Exercise instructions
Write the records out once more. Leave each line exactly as given.

[Stored items from a collection]

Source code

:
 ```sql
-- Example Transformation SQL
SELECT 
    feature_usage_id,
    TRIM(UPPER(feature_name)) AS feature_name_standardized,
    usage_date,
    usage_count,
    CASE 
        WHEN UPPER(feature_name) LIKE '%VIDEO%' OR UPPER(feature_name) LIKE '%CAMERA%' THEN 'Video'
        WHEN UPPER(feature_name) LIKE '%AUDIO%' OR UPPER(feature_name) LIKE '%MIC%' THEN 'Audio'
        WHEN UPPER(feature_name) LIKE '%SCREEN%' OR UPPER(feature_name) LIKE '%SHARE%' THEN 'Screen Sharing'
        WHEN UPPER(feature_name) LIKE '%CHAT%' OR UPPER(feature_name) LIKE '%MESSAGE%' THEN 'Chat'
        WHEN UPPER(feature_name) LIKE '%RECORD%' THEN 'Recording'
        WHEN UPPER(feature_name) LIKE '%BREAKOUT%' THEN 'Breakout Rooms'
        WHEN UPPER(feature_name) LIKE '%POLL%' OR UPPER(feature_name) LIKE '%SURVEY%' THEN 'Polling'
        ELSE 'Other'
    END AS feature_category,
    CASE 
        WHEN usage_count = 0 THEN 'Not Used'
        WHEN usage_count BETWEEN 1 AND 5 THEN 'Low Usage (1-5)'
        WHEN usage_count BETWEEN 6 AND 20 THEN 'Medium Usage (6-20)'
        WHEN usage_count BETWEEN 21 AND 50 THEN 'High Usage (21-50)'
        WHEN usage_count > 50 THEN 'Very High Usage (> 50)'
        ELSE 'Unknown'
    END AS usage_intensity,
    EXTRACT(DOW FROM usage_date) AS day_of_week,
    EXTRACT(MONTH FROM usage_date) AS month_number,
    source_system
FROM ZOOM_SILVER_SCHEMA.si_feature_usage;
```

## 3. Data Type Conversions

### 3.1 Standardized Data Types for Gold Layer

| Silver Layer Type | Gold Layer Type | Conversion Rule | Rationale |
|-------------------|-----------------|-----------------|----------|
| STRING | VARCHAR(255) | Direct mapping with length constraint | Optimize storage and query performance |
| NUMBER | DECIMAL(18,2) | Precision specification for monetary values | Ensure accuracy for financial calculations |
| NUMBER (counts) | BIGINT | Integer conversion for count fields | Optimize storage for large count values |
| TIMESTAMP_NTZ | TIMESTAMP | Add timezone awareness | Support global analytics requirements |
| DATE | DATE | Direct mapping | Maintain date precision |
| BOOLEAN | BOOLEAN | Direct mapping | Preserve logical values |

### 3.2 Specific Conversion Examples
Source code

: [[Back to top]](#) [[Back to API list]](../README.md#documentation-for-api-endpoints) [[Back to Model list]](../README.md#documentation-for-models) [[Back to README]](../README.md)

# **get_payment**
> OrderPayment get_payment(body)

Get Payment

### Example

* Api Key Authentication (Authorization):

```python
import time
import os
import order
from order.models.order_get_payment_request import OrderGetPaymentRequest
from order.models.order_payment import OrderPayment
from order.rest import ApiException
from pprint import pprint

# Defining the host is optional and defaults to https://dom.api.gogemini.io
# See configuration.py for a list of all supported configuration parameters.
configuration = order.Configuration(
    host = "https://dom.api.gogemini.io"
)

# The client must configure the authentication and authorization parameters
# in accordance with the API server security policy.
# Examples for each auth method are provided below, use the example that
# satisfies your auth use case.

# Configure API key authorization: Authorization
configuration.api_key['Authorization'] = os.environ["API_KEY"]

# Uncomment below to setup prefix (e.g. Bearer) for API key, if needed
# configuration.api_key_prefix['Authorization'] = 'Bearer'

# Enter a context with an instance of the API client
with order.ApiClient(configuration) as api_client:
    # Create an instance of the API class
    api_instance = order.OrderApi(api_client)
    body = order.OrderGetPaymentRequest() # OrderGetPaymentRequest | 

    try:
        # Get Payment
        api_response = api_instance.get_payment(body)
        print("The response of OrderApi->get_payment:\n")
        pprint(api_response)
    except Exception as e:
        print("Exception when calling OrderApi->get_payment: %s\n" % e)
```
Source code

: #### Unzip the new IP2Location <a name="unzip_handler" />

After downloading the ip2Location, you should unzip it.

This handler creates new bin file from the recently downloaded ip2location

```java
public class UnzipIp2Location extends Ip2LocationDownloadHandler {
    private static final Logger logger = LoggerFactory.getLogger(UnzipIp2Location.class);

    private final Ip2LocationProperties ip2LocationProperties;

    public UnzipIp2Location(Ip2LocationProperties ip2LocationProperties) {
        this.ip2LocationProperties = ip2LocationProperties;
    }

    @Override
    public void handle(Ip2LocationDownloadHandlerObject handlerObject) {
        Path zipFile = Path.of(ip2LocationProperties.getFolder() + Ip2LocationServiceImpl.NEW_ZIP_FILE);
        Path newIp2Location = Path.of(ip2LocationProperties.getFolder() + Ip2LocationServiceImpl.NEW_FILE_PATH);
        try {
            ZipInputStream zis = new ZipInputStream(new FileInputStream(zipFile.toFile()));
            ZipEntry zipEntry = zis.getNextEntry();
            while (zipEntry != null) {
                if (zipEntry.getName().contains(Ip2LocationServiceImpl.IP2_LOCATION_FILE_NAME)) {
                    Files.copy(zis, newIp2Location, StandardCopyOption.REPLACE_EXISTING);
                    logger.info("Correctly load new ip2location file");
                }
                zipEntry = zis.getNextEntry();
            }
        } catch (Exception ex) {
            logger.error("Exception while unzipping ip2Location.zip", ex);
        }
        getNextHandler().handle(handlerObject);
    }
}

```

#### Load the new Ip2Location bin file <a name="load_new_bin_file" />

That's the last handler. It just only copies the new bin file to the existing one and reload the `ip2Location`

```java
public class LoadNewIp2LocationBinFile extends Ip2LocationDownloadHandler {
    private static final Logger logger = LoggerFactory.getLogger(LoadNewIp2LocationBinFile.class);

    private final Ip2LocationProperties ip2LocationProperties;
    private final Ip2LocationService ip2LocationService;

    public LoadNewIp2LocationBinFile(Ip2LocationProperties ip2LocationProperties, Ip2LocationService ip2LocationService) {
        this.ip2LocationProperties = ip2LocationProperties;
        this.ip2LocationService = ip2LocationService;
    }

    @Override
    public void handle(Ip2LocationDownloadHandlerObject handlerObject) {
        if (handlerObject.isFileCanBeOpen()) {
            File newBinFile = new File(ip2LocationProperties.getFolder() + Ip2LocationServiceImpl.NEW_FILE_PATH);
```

Solution for this exercise
Source code

:
 ```sql
-- Example Transformation SQL
SELECT 
    feature_usage_id,
    TRIM(UPPER(feature_name)) AS feature_name_standardized,
    usage_date,
    usage_count,
    CASE 
        WHEN UPPER(feature_name) LIKE '%VIDEO%' OR UPPER(feature_name) LIKE '%CAMERA%' THEN 'Video'
        WHEN UPPER(feature_name) LIKE '%AUDIO%' OR UPPER(feature_name) LIKE '%MIC%' THEN 'Audio'
        WHEN UPPER(feature_name) LIKE '%SCREEN%' OR UPPER(feature_name) LIKE '%SHARE%' THEN 'Screen Sharing'
        WHEN UPPER(feature_name) LIKE '%CHAT%' OR UPPER(feature_name) LIKE '%MESSAGE%' THEN 'Chat'
        WHEN UPPER(feature_name) LIKE '%RECORD%' THEN 'Recording'
        WHEN UPPER(feature_name) LIKE '%BREAKOUT%' THEN 'Breakout Rooms'
        WHEN UPPER(feature_name) LIKE '%POLL%' OR UPPER(feature_name) LIKE '%SURVEY%' THEN 'Polling'
        ELSE 'Other'
    END AS feature_category,
    CASE 
        WHEN usage_count = 0 THEN 'Not Used'
        WHEN usage_count BETWEEN 1 AND 5 THEN 'Low Usage (1-5)'
        WHEN usage_count BETWEEN 6 AND 20 THEN 'Medium Usage (6-20)'
        WHEN usage_count BETWEEN 21 AND 50 THEN 'High Usage (21-50)'
        WHEN usage_count > 50 THEN 'Very High Usage (> 50)'
        ELSE 'Unknown'
    END AS usage_intensity,
    EXTRACT(DOW FROM usage_date) AS day_of_week,
    EXTRACT(MONTH FROM usage_date) AS month_number,
    source_system
FROM ZOOM_SILVER_SCHEMA.si_feature_usage;
```

## 3. Data Type Conversions

### 3.1 Standardized Data Types for Gold Layer

| Silver Layer Type | Gold Layer Type | Conversion Rule | Rationale |
|-------------------|-----------------|-----------------|----------|
| STRING | VARCHAR(255) | Direct mapping with length constraint | Optimize storage and query performance |
| NUMBER | DECIMAL(18,2) | Precision specification for monetary values | Ensure accuracy for financial calculations |
| NUMBER (counts) | BIGINT | Integer conversion for count fields | Optimize storage for large count values |
| TIMESTAMP_NTZ | TIMESTAMP | Add timezone awareness | Support global analytics requirements |
| DATE | DATE | Direct mapping | Maintain date precision |
| BOOLEAN | BOOLEAN | Direct mapping | Preserve logical values |

### 3.2 Specific Conversion Examples
Source code

: [[Back to top]](#) [[Back to API list]](../README.md#documentation-for-api-endpoints) [[Back to Model list]](../README.md#documentation-for-models) [[Back to README]](../README.md)

# **get_payment**
> OrderPayment get_payment(body)

Get Payment

### Example

* Api Key Authentication (Authorization):

```python
import time
import os
import order
from order.models.order_get_payment_request import OrderGetPaymentRequest
from order.models.order_payment import OrderPayment
from order.rest import ApiException
from pprint import pprint

# Defining the host is optional and defaults to https://dom.api.gogemini.io
# See configuration.py for a list of all supported configuration parameters.
configuration = order.Configuration(
    host = "https://dom.api.gogemini.io"
)

# The client must configure the authentication and authorization parameters
# in accordance with the API server security policy.
# Examples for each auth method are provided below, use the example that
# satisfies your auth use case.

# Configure API key authorization: Authorization
configuration.api_key['Authorization'] = os.environ["API_KEY"]

# Uncomment below to setup prefix (e.g. Bearer) for API key, if needed
# configuration.api_key_prefix['Authorization'] = 'Bearer'

# Enter a context with an instance of the API client
with order.ApiClient(configuration) as api_client:
    # Create an instance of the API class
    api_instance = order.OrderApi(api_client)
    body = order.OrderGetPaymentRequest() # OrderGetPaymentRequest | 

    try:
        # Get Payment
        api_response = api_instance.get_payment(body)
        print("The response of OrderApi->get_payment:\n")
        pprint(api_response)
    except Exception as e:
        print("Exception when calling OrderApi->get_payment: %s\n" % e)
```
Source code

: #### Unzip the new IP2Location <a name="unzip_handler" />

After downloading the ip2Location, you should unzip it.

This handler creates new bin file from the recently downloaded ip2location

```java
public class UnzipIp2Location extends Ip2LocationDownloadHandler {
    private static final Logger logger = LoggerFactory.getLogger(UnzipIp2Location.class);

    private final Ip2LocationProperties ip2LocationProperties;

    public UnzipIp2Location(Ip2LocationProperties ip2LocationProperties) {
        this.ip2LocationProperties = ip2LocationProperties;
    }

    @Override
    public void handle(Ip2LocationDownloadHandlerObject handlerObject) {
        Path zipFile = Path.of(ip2LocationProperties.getFolder() + Ip2LocationServiceImpl.NEW_ZIP_FILE);
        Path newIp2Location = Path.of(ip2LocationProperties.getFolder() + Ip2LocationServiceImpl.NEW_FILE_PATH);
        try {
            ZipInputStream zis = new ZipInputStream(new FileInputStream(zipFile.toFile()));
            ZipEntry zipEntry = zis.getNextEntry();
            while (zipEntry != null) {
                if (zipEntry.getName().contains(Ip2LocationServiceImpl.IP2_LOCATION_FILE_NAME)) {
                    Files.copy(zis, newIp2Location, StandardCopyOption.REPLACE_EXISTING);
                    logger.info("Correctly load new ip2location file");
                }
                zipEntry = zis.getNextEntry();
            }
        } catch (Exception ex) {
            logger.error("Exception while unzipping ip2Location.zip", ex);
        }
        getNextHandler().handle(handlerObject);
    }
}

```

#### Load the new Ip2Location bin file <a name="load_new_bin_file" />

That's the last handler. It just only copies the new bin file to the existing one and reload the `ip2Location`

```java
public class LoadNewIp2LocationBinFile extends Ip2LocationDownloadHandler {
    private static final Logger logger = LoggerFactory.getLogger(LoadNewIp2LocationBinFile.class);

    private final Ip2LocationProperties ip2LocationProperties;
    private final Ip2LocationService ip2LocationService;

    public LoadNewIp2LocationBinFile(Ip2LocationProperties ip2LocationProperties, Ip2LocationService ip2LocationService) {
        this.ip2LocationProperties = ip2LocationProperties;
        this.ip2LocationService = ip2LocationService;
    }

    @Override
    public void handle(Ip2LocationDownloadHandlerObject handlerObject) {
        if (handlerObject.isFileCanBeOpen()) {
            File newBinFile = new File(ip2LocationProperties.getFolder() + Ip2LocationServiceImpl.NEW_FILE_PATH);
```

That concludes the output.